Faruk Nafız bu şiirinde sanatın önemini ve işlevini derinlemesine ele alır. Şair sanatın sadece bir estetik faaliyet olmadığını, aynı zamanda insanın iç dünyasını yansıtan bir ifade biçimi olduğunu vurgular. Sanat sanılanın aksine eğlence uğruna kendini harcamaz bir yandan da kişinin hayal dünyasını gözler önüne sunan çok önemli bir değerdir.
Şiirde, sanatın doğayla ve insan yaşamıyla olan ilişkisi ön plana çıkar. Nafız, sanatın insanı anlamak ve onun duygularını ifade etmek için bir araç olduğunu belirtir. Bu anlamda, sanat; bir yansıma, bir keşif ve bir iletişim yolu olarak işlev görür. Sanatın insan ruhunu yücelten bir tarafı olduğunu, derin duyguları dile getirme gücüne sahip olduğunu ifade eder.

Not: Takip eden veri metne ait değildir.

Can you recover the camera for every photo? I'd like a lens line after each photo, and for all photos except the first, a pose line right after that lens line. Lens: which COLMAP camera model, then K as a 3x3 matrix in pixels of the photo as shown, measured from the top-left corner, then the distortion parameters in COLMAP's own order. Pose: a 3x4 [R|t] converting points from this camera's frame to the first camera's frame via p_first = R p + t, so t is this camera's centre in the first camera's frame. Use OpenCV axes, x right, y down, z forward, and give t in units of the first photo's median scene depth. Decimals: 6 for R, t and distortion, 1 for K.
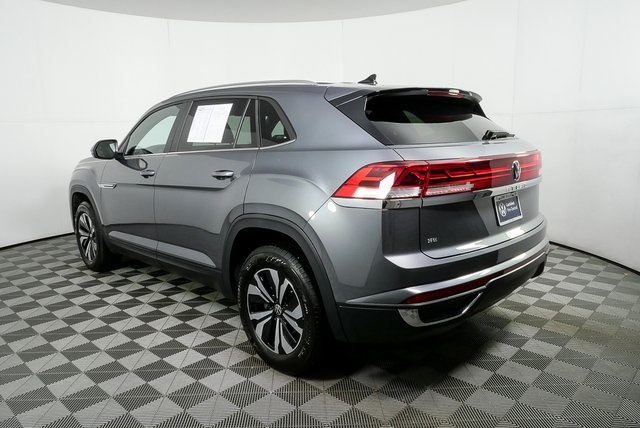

Nafız’ın sanata bakışı, onun estetik kaygıların ötesinde bir anlam taşıdığını gösterir. Sanat, yaşamın karmaşık yapısını anlamak ve insanın içsel yolculuğunu aydınlatmak için bir kapı aralar. Bu yönüyle, sanatın insana sunduğu derinlik ve zenginlik, şiirin temel temasını oluşturur.
“Istırap çekenlerin acıklı nefesleri, bizde geçer en hazin bir musiki yerine.” İnsanların iç dünyasının diğer insanlara yansımasını vurgularken “Sen kubbesinde ince bir mozaik arar da, gezersin kırk asırlık bir mabedin içini.” Sözündeki mabed dünyayı temsil etmekte olup sanata başvuran insanların hayatı da bir yandan keşfetmekte olduğunu vurgular.
Sonuç olarak, “Sanat” şiiri, sanatın birey ve toplum üzerindeki etkilerini sorgulayan, derin ve anlamlı bir metin olarak öne çıkar. Şair, sanatın hayatın vazgeçilmez bir parçası olduğunu ve insan deneyimini zenginleştirme rolünü ustaca ortaya koyar.